According to research from Brockhouse Cooper, a Montreal-based brokerage firm, short interest on the New York Stock Exchange is just 3.4% of overall shares. That's about where this level was in December 2007. And it's off sharply from the peak of 4.9% during the height of the 2008-2009 bear market panic.

Short sellers profited handsomely during the bank stock crash in 2008. So why are these bearish investors, commonly referred to as shorts for, uh, short, now in hibernation?

The simplest reason is that anyone who has been short stocks since the market bottomed in March 2009 has probably lost a ton of money and can't afford to go aggressively short now even if they wanted.

"The short community has been bludgeoned for the past two years. Nothing has worked," said William Fleckenstein, president of Fleckenstein Capital, a hedge fund in Seattle. "The market has forced short sellers to cut back and they have less capital. It's a function of the relentless rise of stocks."

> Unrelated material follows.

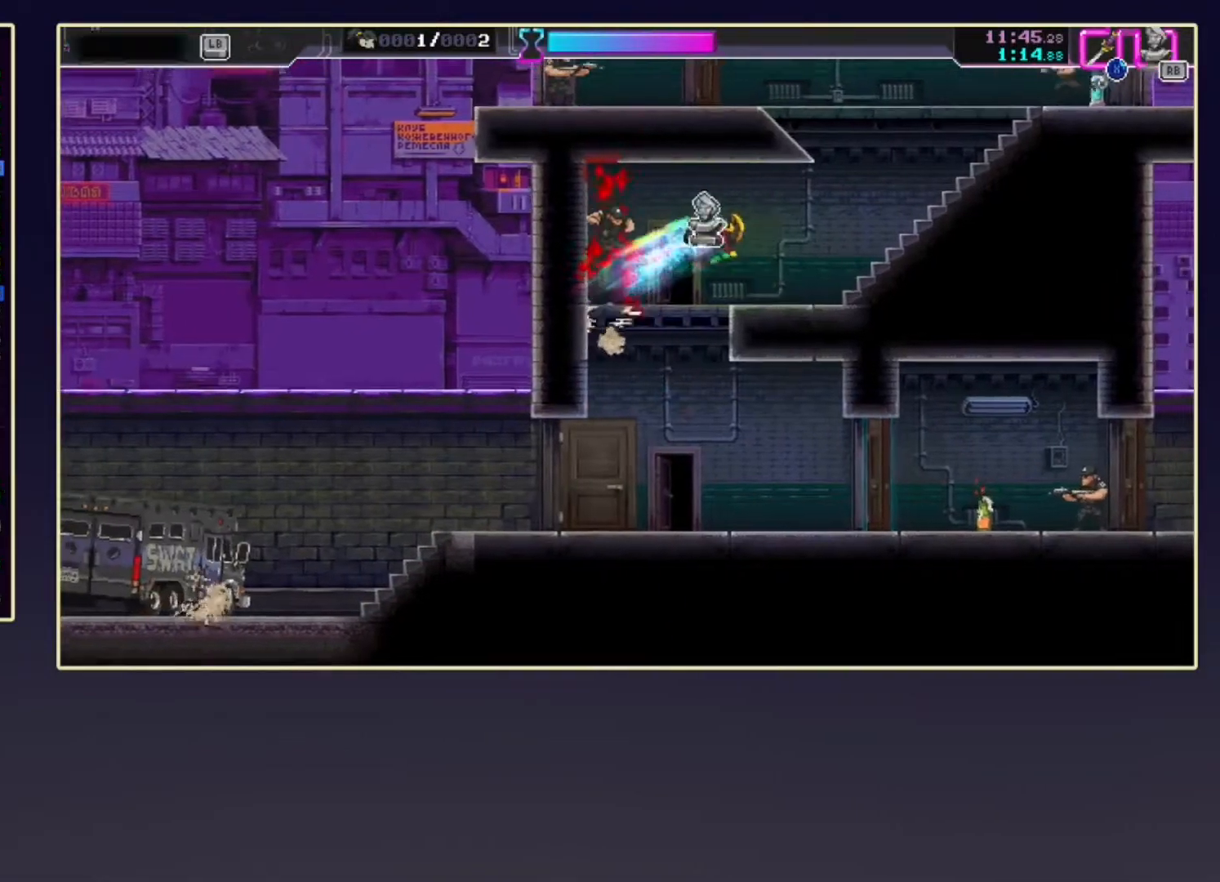
{"buttons": ["X"], "left_stick": "up-right", "events": [[33, "A", "up"], [150, "R1", "up"], [150, "left_stick", "up-right"], [383, "X", "down"]]}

Fleckenstein said he actually shut down his short fund in March 2009 and has been mostly buying gold and other commodities since then.

Five reasons to be bullish on stocks (Yes, bullish.)

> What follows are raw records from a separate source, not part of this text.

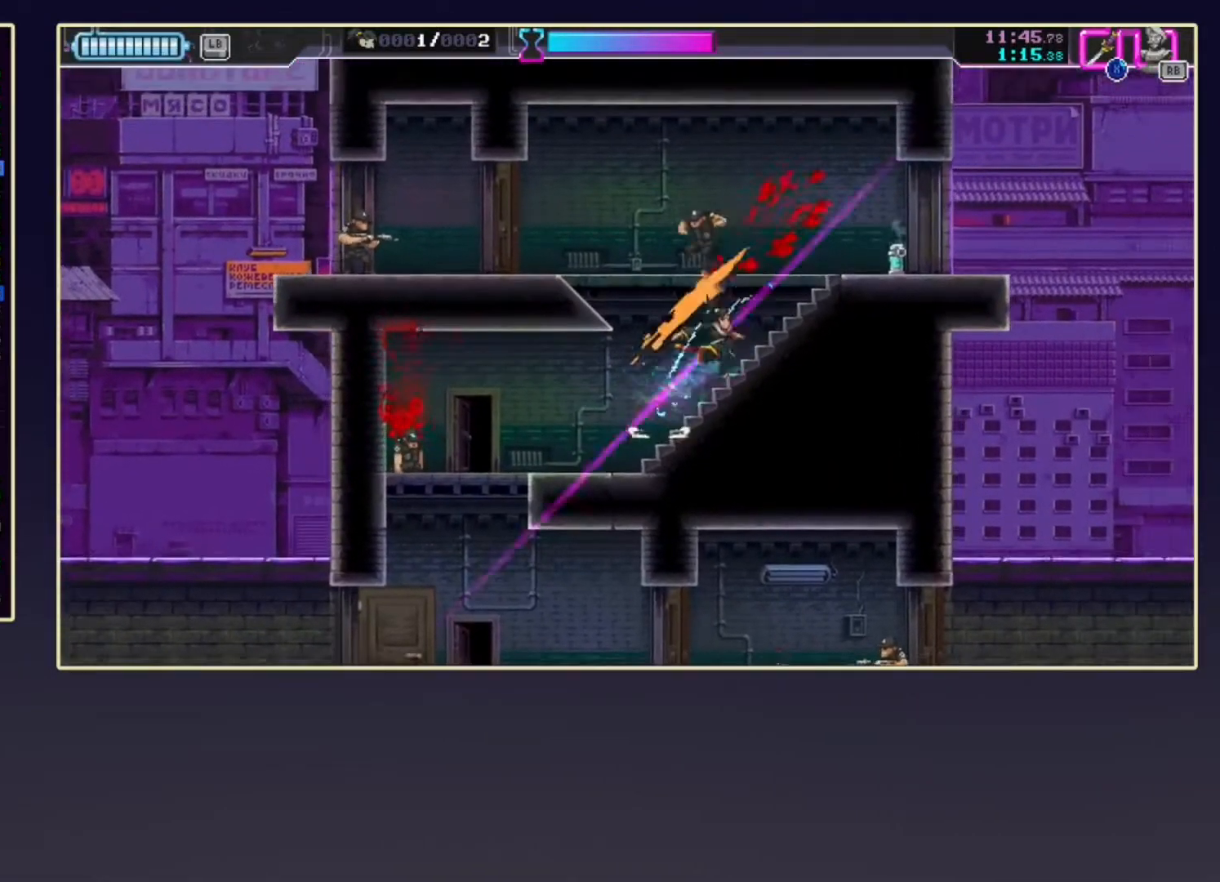
{"buttons": [], "left_stick": "left", "events": [[17, "left_stick", "right"], [33, "X", "up"], [200, "left_stick", "left"], [267, "A", "down"], [450, "A", "up"]]}
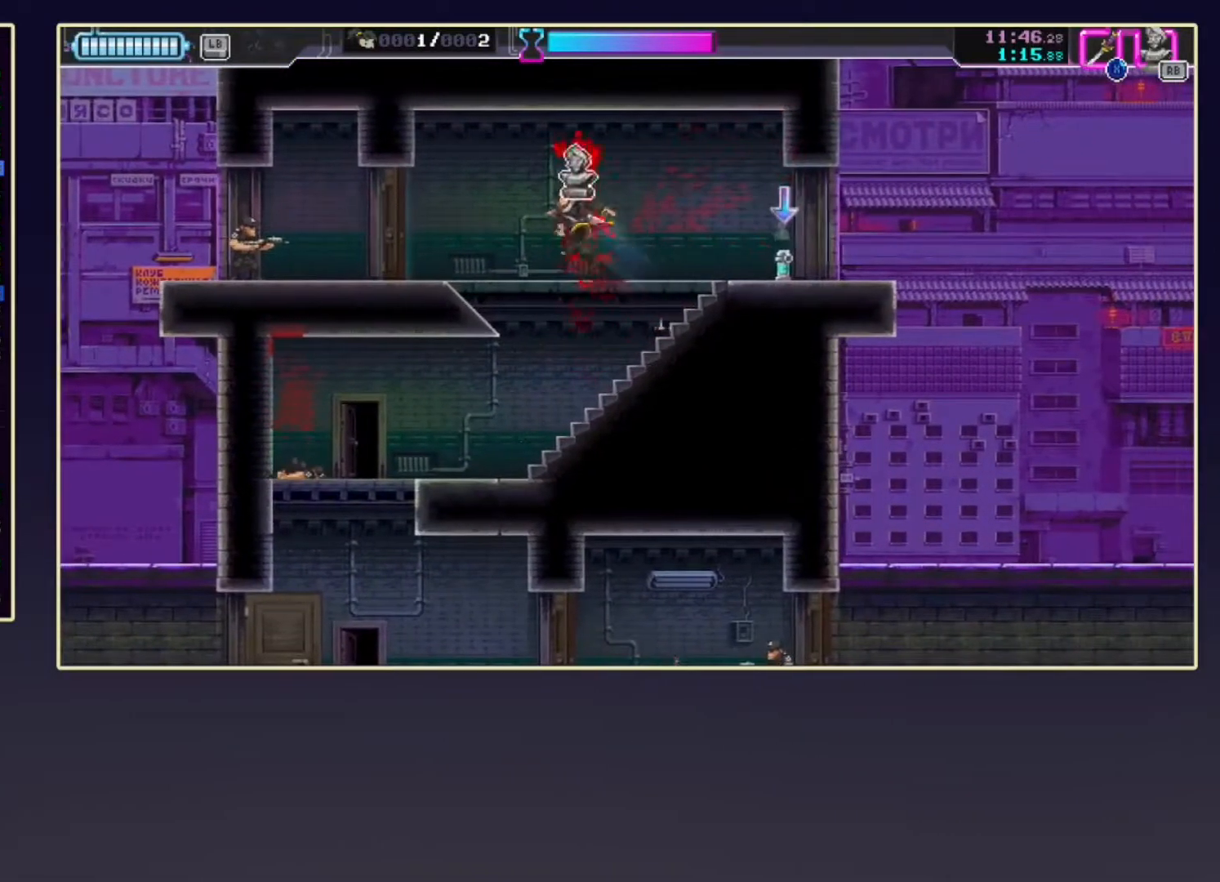
{"buttons": [], "left_stick": "right", "events": [[233, "X", "down"], [317, "left_stick", "center"], [383, "R1", "down"], [383, "X", "up"], [450, "left_stick", "right"], [500, "R1", "up"]]}
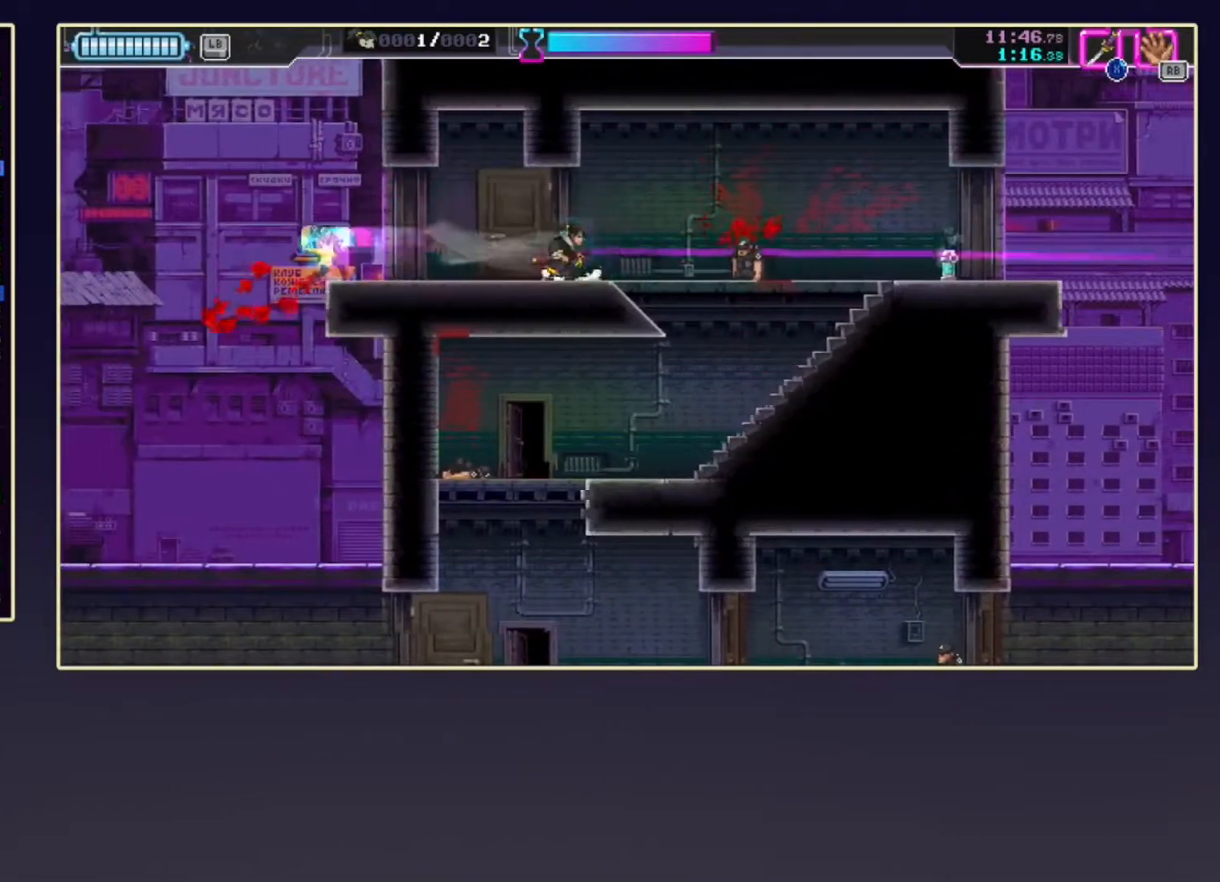
{"buttons": ["R2"], "left_stick": "right", "events": [[50, "R2", "down"], [217, "R2", "up"], [417, "R2", "down"]]}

Still, other market experts said investors should not mistake the lower level of short interest for an absence of fear.

Ryan Detrick, senior technical strategist at Schaeffer's Investment Research in Cincinnati, pointed out that there are other ways for investors to hedge portfolios or make bearish bets on stocks.

Detrick said that one such strategy is to buy put options, instruments that give you the right to sell a security at a certain price at a specified date. And interest in puts has exploded as of late.

According to Detrick, put volume on two prominent exchange-traded funds is up sharply from a year ago. Through the end of the second quarter, average daily put volume for the SPDR S&P 500 ETF (SPY) was up 38% while put volume for the iShares Russell 200 Index Fund (IWM) (a key gauge of small company stocks) was up 19%.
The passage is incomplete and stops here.